Still, the last 24 hours have seen some division in the Republican ranks on Capitol Hill. McConnell on Tuesday floated a legislative end-around that would ensure the nation doesn’t default on its debt while trying to pin the debt-limit increase solely on Obama and Senate Democrats. It would force Obama to submit multiple requests to Congress for raising the debt ceiling and likely require him to veto a Republican-backed denial of those requests. If the plan were to be adopted, it could have the benefit for Republicans of helping secure the Senate for the GOP in 2012.
But House Republicans believe they have a mandate to seek as massive a spending cut as possible as part of any debt deal -- and have pushed back against the McConnell plan, which has no provision for forcing cuts down Obama’s throat.
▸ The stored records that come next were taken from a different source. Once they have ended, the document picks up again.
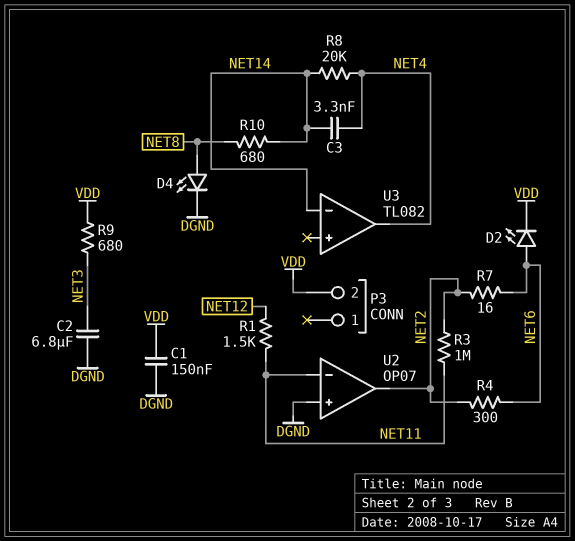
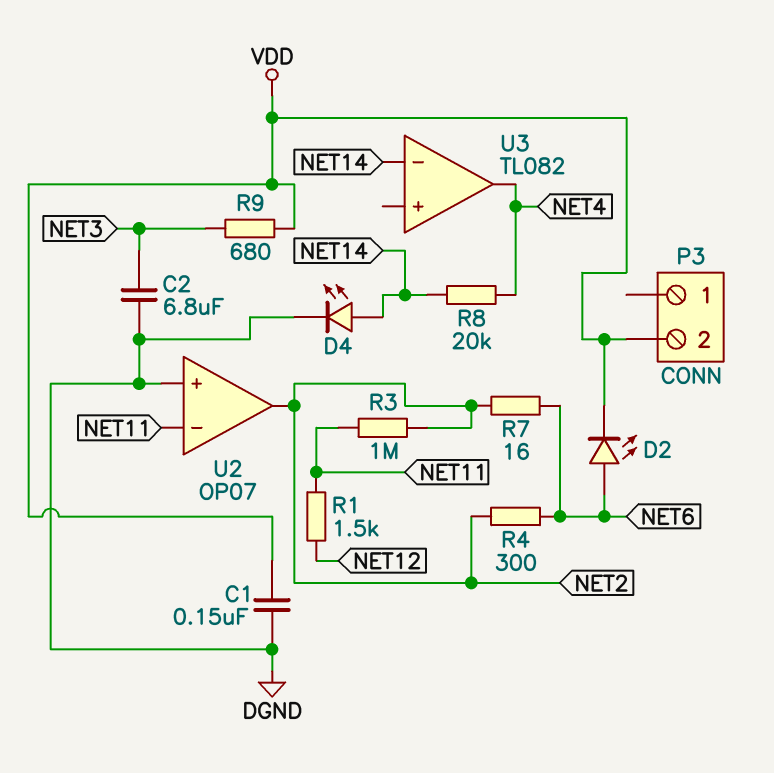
C3: 3.3nF (NET4, NET14) -> none
D4: LED (A NET8, K DGND) -> LED (A NET14, K DGND)
R10: 680 (NET8, NET14) -> none

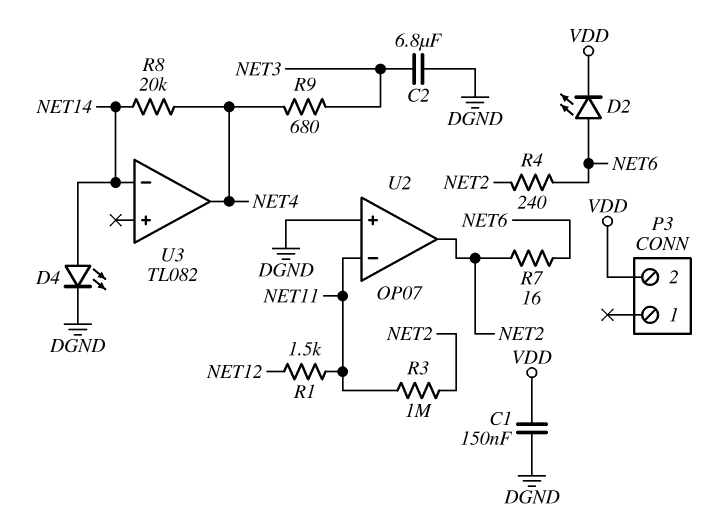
R4: 300 (NET2, NET6) -> 240 (NET2, NET6)
R9: 680 (NET3, VDD) -> 680 (NET3, NET4)

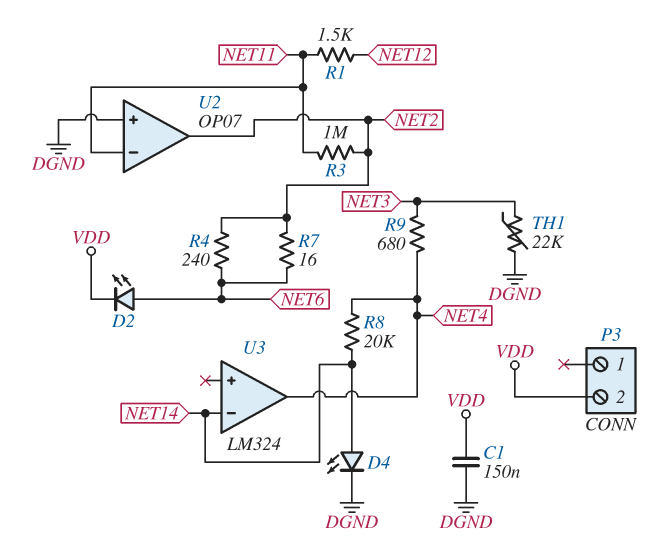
C2: 6.8uF (DGND, NET3) -> none
TH1: none -> 22k (DGND, NET3)
U3: TL082 -> LM324

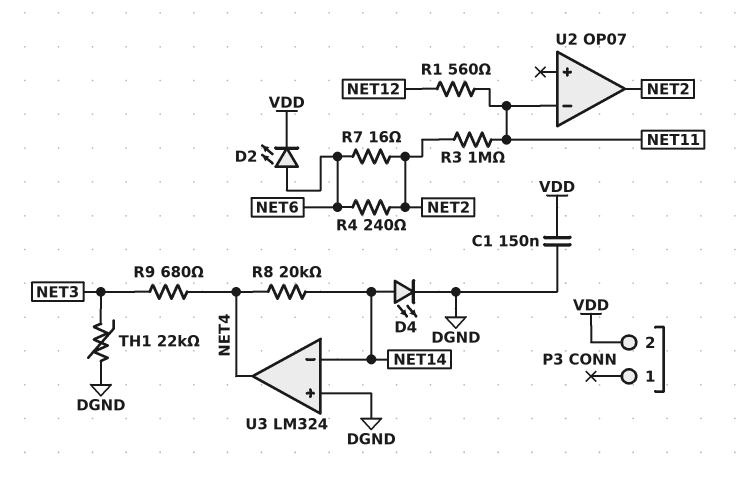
R1: 1.5k (NET11, NET12) -> 560 (NET11, NET12)
U2 pin in+: DGND -> none
U3 pin in+: none -> DGND

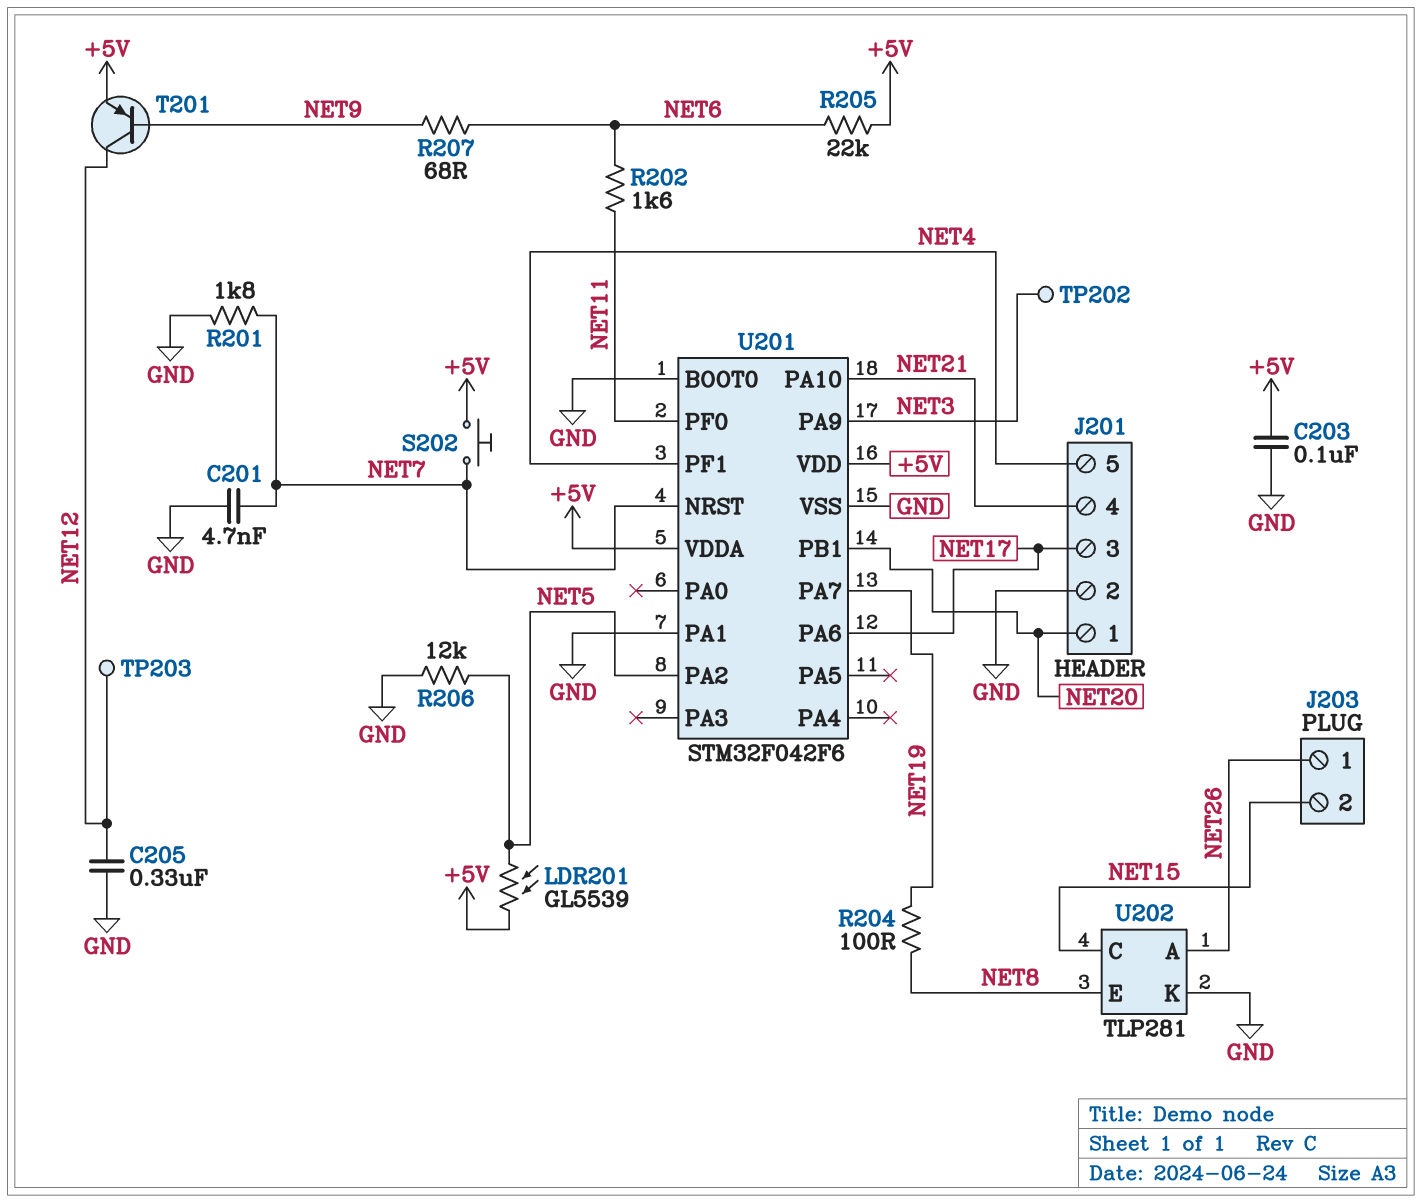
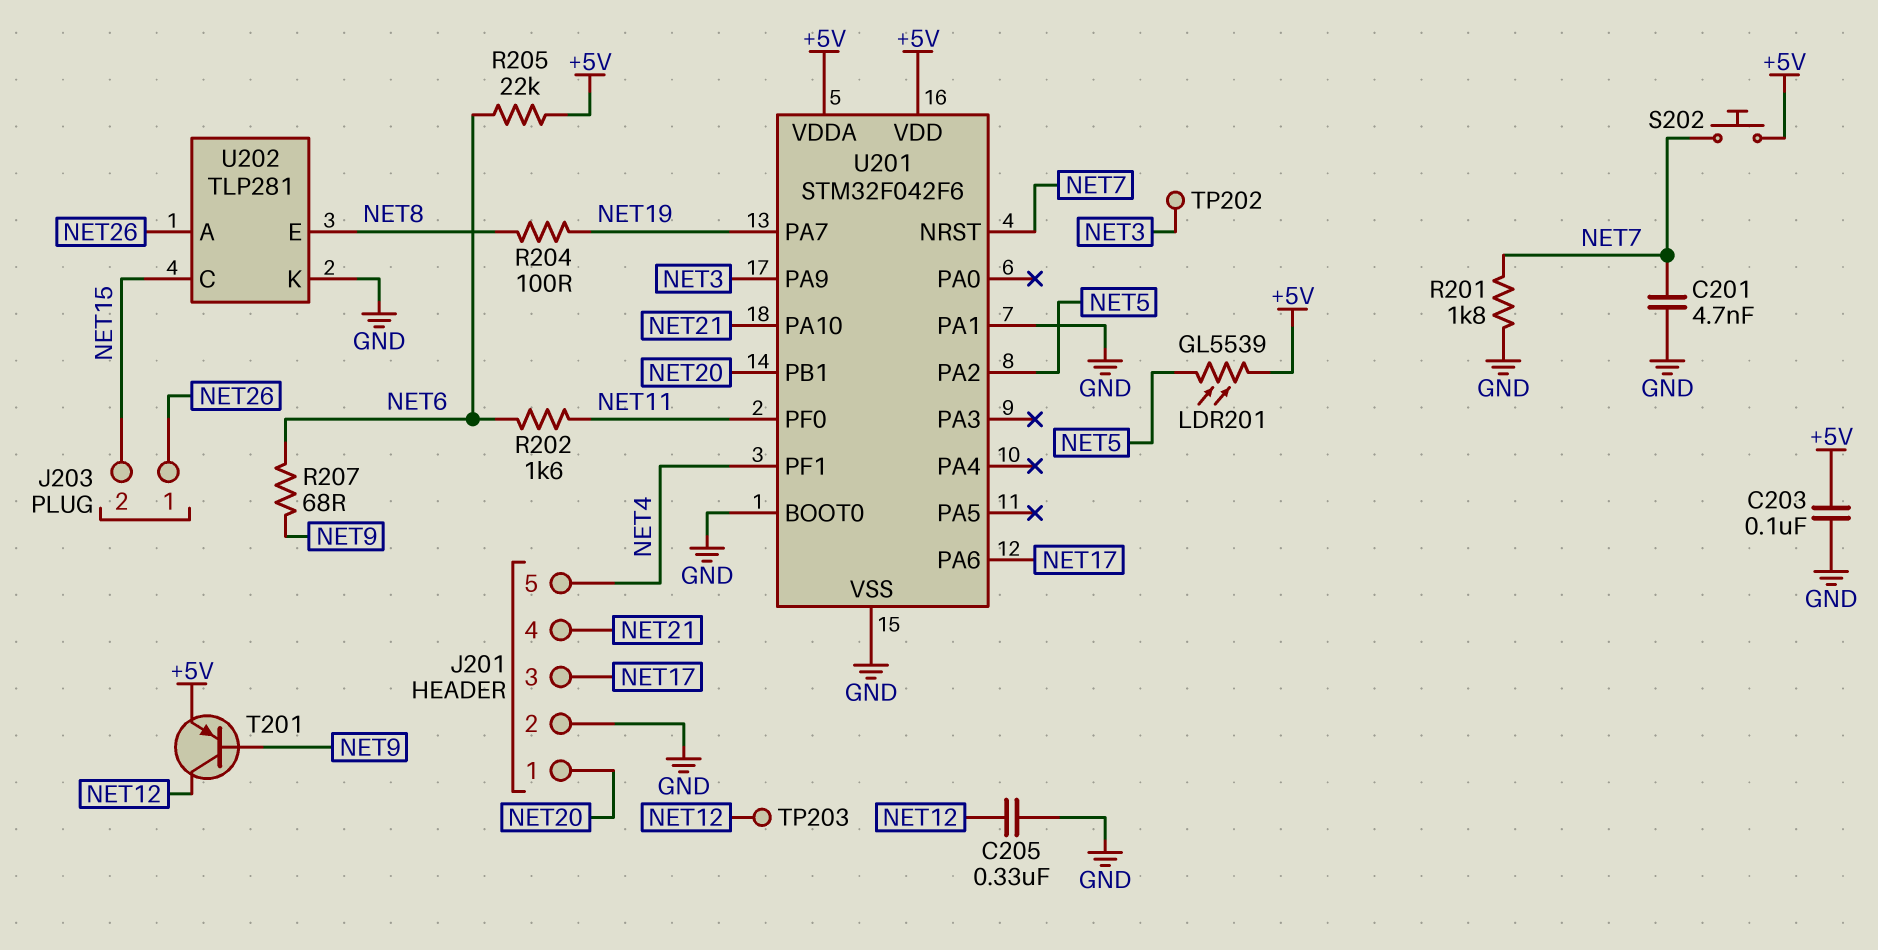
R206: 12k (GND, NET5) -> none

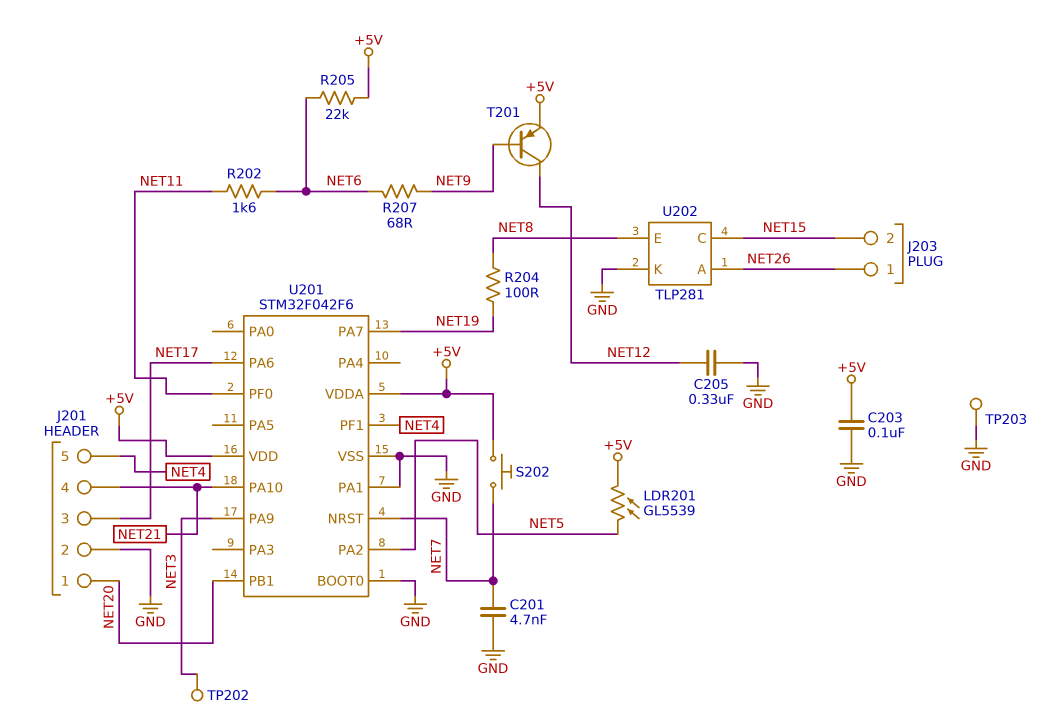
R201: 1.8k (GND, NET7) -> none
TP203: test point (NET12) -> test point (GND)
His scheme was also viewed in some circles as a tacit admission that the president, indeed, stands to benefit from any deal reached with the GOP and that the minority leader is seeking to find a way out for his caucus.
For his part, Boehner has shifted his tack, trying to retake from Obama the high ground that Salter referred to in his Op-Ed article. The House speaker suggested Tuesday evening that the president has been grandstanding and has not been serious about seeking entitlement reforms as part of a deal.
“Where’s his plan?” Boehner said on Fox News. “We’ve talked about a lot of possibilities. He and I had conversations for a couple weeks. But we’ve never really seen the whole plan and what they’re really willing to do. ... They had some ideas, but they never would quite put them on paper. They talk about making substantive reforms in the entitlement programs but never could quite get there. That and the fact is they were continuing to insist on us raising taxes. I think it's time for the president to put his plan on the table. Let’s let the American people see just what the president is proposing.”
Speaking of tables, both sides will be back around the big one at the White House on Wednesday afternoon, trying to reach a deal that, at least right now, appears more elusive by the day.